* [THE TASK]
Give the count of lines in the data that include the string "Left", with no added remarks.

* [DATA EXTRACT]
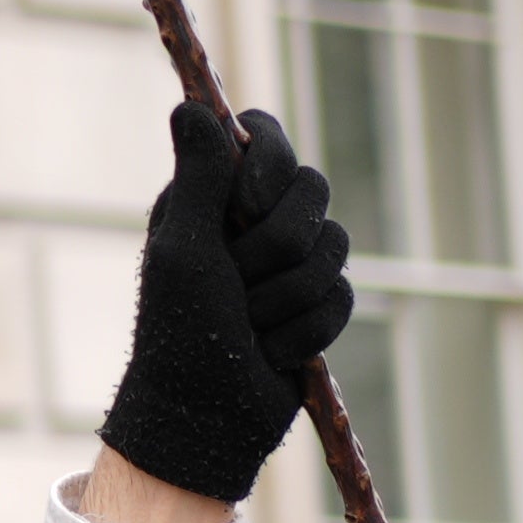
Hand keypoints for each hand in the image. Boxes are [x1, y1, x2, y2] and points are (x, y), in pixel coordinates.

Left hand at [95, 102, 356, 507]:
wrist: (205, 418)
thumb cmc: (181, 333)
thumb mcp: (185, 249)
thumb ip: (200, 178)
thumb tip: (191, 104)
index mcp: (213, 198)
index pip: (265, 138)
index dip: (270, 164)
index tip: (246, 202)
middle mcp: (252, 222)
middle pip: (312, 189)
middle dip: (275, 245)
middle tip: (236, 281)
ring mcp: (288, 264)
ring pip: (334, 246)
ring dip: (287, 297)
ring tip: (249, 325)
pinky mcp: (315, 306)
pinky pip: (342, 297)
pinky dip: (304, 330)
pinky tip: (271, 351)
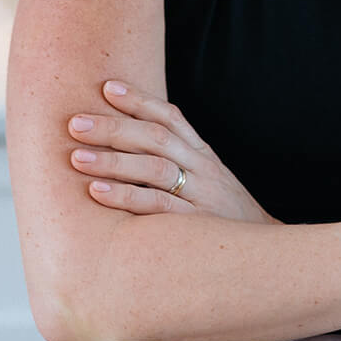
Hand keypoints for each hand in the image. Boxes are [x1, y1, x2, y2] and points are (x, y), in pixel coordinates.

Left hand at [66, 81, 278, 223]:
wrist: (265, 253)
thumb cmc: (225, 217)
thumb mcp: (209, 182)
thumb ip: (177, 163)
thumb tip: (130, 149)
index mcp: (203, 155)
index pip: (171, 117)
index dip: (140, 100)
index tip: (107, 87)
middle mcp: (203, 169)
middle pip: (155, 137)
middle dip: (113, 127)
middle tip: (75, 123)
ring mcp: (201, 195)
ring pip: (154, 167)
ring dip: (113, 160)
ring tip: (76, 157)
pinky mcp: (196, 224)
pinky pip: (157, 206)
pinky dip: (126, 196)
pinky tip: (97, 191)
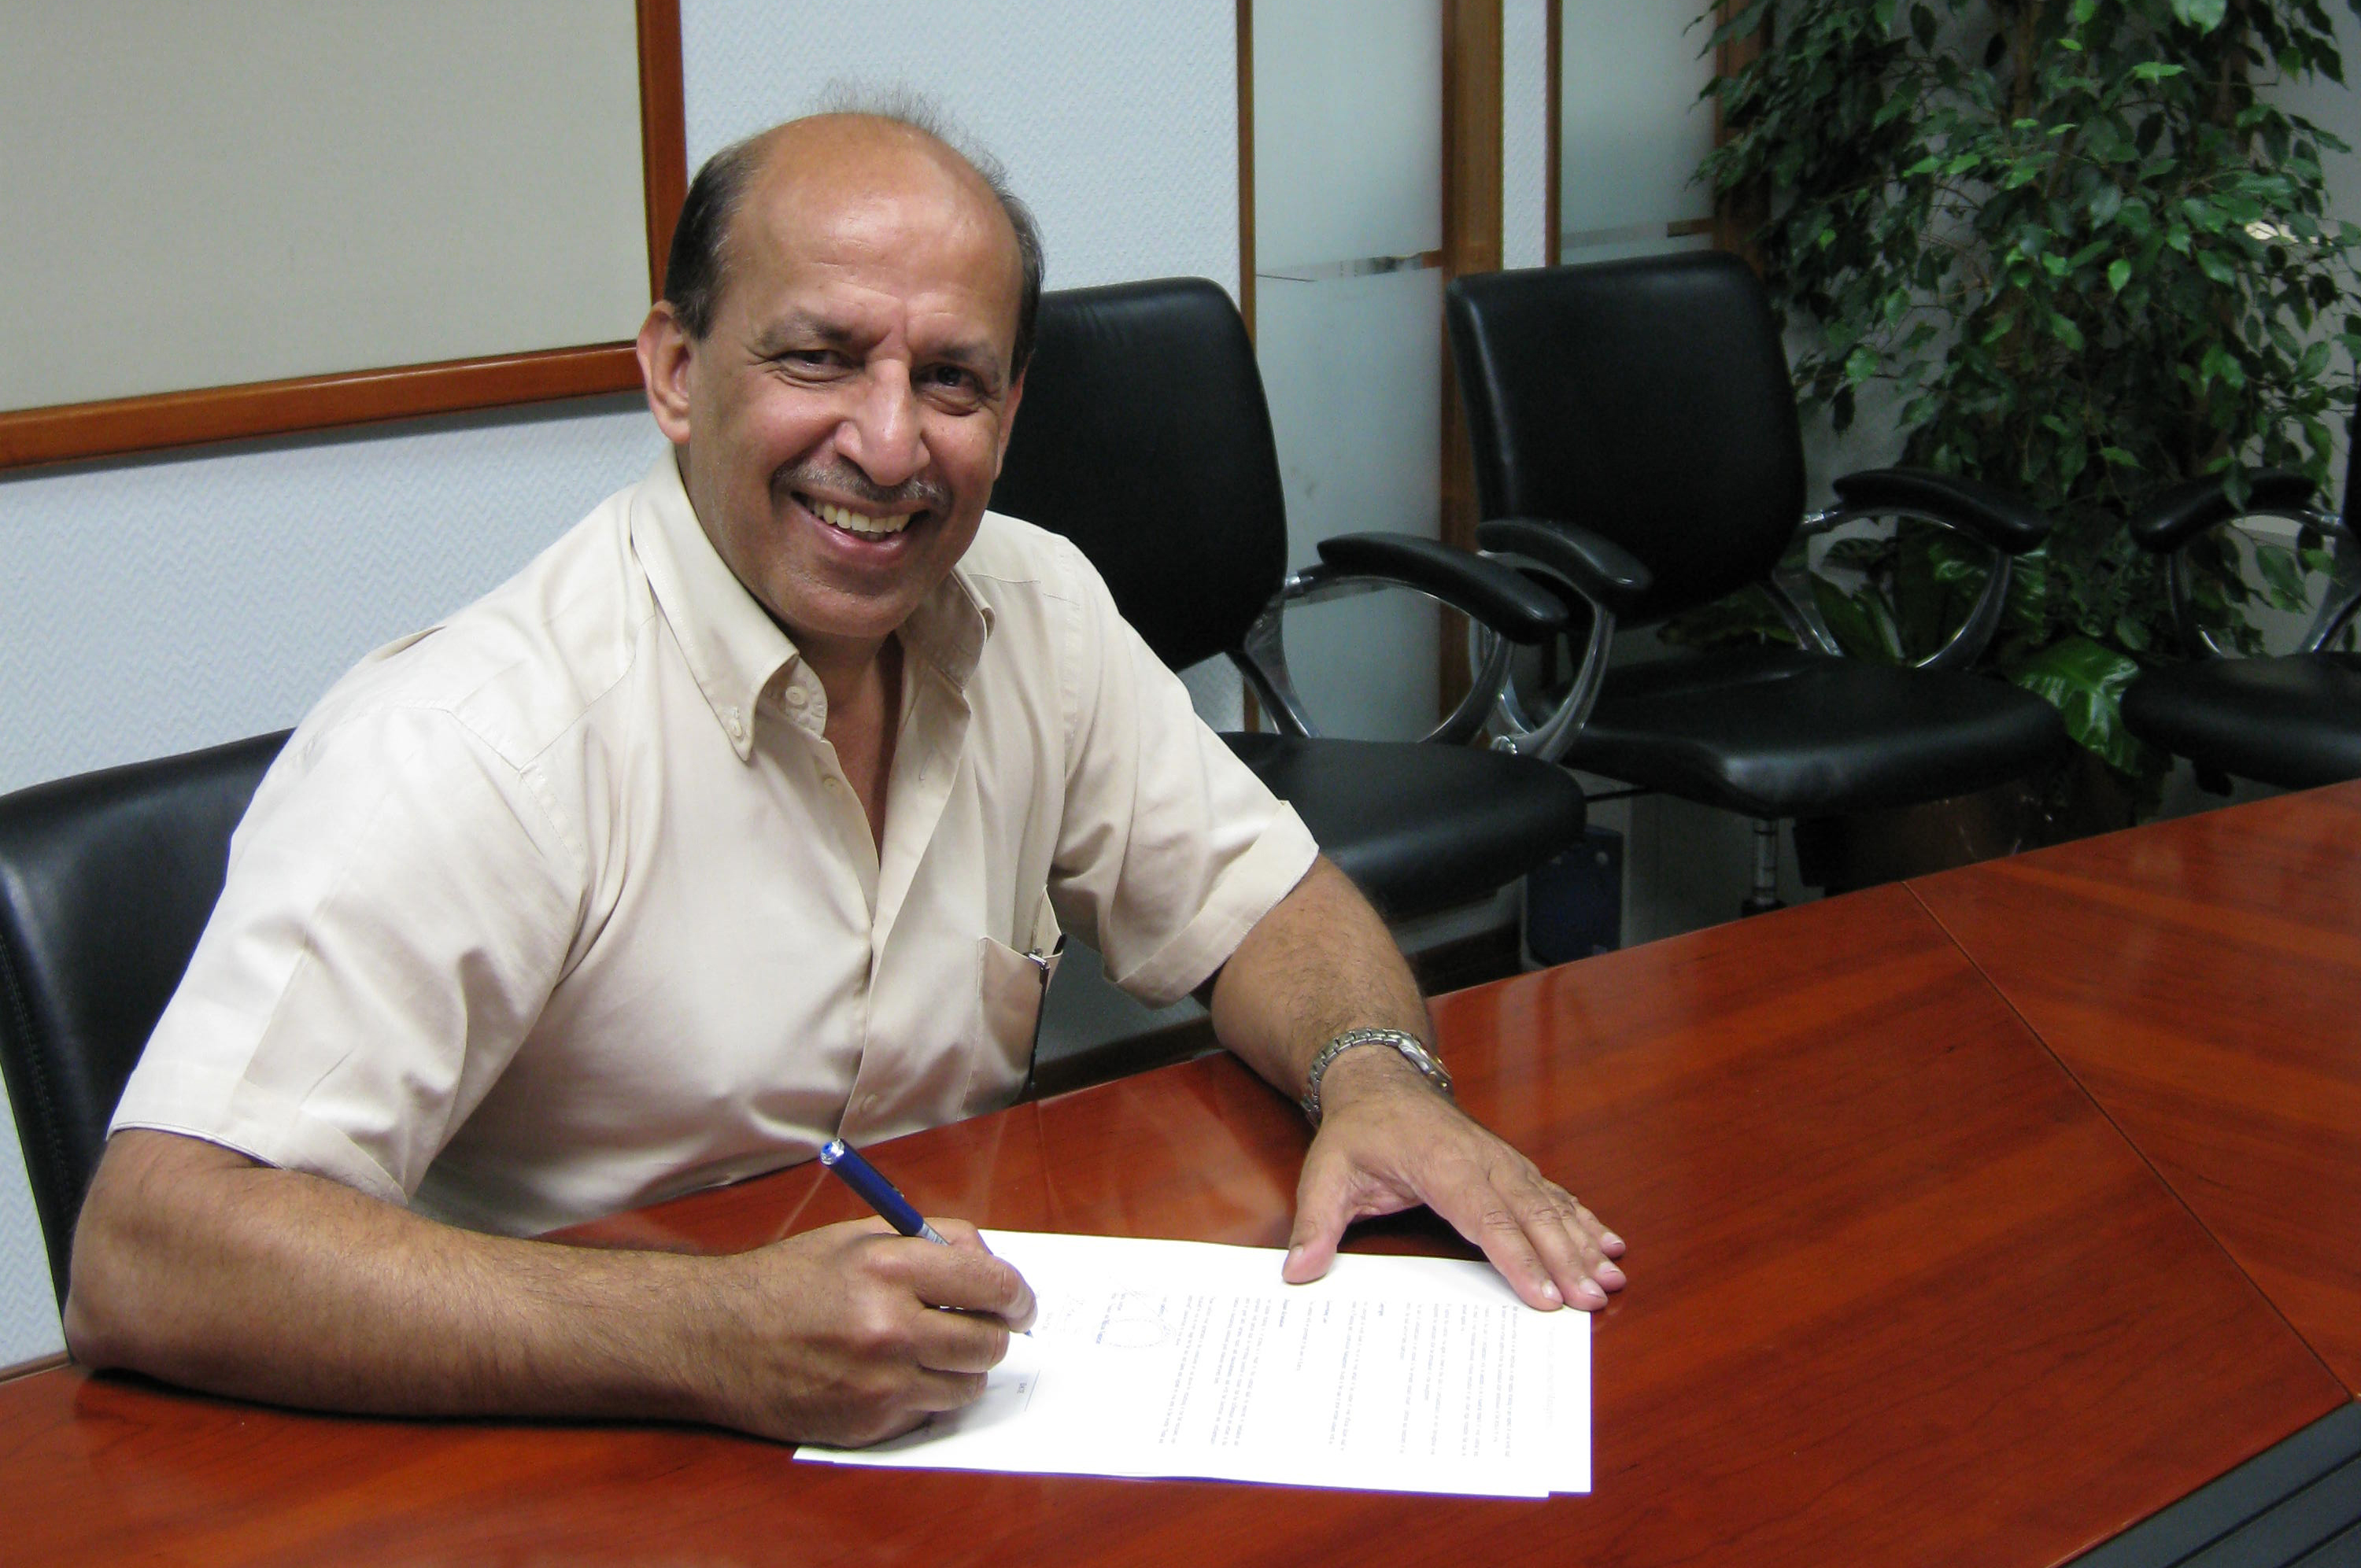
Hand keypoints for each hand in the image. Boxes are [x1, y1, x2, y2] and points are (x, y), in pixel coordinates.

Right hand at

* * *

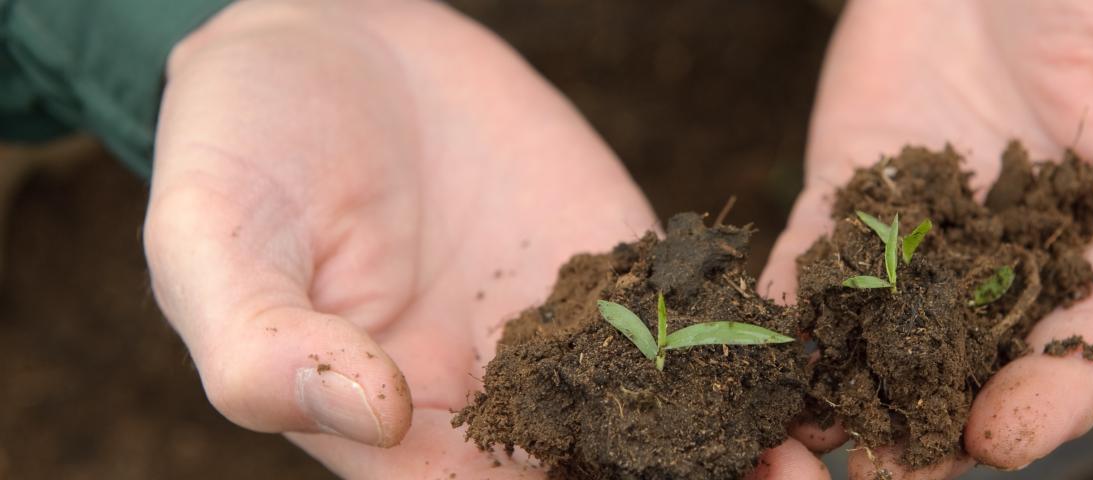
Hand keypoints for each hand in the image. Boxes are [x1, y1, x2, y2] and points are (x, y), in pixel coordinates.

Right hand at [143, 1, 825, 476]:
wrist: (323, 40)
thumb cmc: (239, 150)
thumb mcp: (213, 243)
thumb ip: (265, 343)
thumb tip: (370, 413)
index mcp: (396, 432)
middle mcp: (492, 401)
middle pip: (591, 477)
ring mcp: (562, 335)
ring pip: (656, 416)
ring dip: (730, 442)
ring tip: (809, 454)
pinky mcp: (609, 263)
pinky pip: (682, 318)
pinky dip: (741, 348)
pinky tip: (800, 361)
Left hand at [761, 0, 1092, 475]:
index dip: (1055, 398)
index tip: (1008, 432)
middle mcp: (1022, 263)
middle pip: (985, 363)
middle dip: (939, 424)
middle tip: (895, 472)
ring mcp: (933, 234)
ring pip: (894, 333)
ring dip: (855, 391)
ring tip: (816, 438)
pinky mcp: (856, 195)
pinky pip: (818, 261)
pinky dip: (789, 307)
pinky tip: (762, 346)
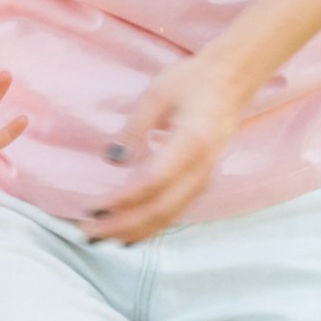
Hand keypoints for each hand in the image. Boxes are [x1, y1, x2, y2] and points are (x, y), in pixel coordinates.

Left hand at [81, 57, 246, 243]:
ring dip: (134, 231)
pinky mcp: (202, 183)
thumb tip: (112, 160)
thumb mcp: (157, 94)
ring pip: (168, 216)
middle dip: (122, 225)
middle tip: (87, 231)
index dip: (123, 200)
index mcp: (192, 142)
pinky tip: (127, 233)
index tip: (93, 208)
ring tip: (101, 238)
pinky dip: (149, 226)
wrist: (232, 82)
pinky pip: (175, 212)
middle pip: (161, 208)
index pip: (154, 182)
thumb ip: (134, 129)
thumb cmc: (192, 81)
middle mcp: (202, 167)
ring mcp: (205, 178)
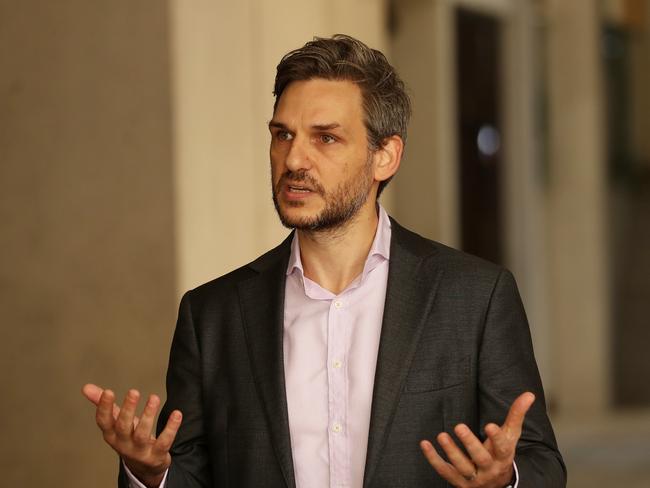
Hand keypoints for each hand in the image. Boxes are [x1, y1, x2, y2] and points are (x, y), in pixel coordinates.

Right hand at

--

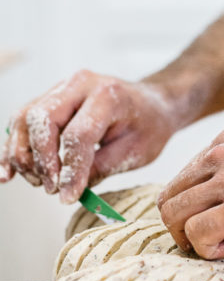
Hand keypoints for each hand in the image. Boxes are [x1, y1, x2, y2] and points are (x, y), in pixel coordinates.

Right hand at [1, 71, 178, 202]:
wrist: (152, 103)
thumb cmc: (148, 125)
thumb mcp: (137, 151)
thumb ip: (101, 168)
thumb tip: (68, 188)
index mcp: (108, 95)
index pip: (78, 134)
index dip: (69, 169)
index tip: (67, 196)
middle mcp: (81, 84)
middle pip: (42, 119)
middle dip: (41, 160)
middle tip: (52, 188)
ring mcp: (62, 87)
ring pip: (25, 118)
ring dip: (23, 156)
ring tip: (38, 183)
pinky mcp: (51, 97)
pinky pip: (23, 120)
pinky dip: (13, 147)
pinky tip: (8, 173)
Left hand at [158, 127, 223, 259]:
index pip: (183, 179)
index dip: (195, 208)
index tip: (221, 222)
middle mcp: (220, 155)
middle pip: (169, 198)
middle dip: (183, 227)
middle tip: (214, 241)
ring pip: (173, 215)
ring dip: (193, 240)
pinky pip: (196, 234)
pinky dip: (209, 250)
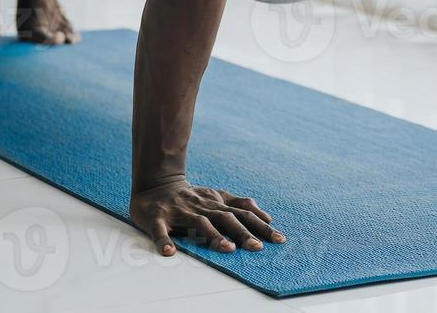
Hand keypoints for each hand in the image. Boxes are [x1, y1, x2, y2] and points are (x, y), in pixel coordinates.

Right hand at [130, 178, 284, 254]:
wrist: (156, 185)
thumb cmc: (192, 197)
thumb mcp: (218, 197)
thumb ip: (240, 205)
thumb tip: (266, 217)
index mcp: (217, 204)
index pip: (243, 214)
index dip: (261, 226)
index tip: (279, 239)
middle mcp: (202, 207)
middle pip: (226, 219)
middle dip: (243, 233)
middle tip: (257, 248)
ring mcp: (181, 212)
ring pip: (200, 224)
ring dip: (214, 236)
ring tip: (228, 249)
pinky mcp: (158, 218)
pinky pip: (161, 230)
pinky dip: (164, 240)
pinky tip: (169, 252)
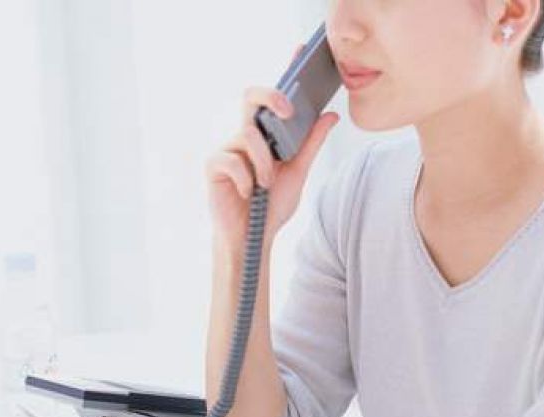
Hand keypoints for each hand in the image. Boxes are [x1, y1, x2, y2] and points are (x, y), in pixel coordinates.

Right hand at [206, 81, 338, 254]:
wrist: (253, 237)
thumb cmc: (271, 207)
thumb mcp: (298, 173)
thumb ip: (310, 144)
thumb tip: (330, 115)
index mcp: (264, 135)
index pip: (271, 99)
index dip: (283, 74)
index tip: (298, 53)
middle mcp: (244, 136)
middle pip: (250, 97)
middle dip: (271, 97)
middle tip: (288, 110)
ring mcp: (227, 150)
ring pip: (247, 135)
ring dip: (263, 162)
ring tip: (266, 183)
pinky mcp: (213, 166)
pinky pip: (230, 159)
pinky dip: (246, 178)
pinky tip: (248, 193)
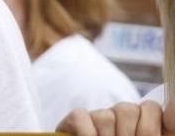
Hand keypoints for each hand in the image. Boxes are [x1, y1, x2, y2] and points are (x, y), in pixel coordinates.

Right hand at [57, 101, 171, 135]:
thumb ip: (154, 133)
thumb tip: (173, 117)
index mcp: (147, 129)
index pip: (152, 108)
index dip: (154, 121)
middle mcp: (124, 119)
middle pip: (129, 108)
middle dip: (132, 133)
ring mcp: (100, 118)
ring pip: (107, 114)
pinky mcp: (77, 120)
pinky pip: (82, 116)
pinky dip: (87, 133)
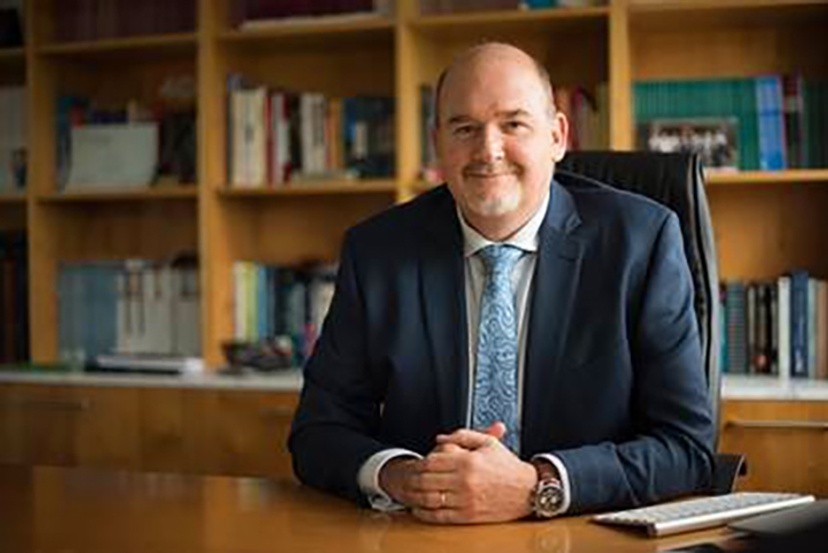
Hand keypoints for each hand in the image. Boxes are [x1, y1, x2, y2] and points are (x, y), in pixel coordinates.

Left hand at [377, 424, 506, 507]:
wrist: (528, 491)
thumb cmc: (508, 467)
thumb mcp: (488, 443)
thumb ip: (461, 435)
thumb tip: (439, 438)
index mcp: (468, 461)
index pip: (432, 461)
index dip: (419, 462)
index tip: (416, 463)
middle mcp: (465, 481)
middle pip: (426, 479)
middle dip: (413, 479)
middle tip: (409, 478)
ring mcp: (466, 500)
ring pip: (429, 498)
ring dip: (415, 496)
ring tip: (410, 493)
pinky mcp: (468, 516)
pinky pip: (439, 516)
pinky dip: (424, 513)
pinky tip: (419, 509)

* [YOUR SOLUTION]
6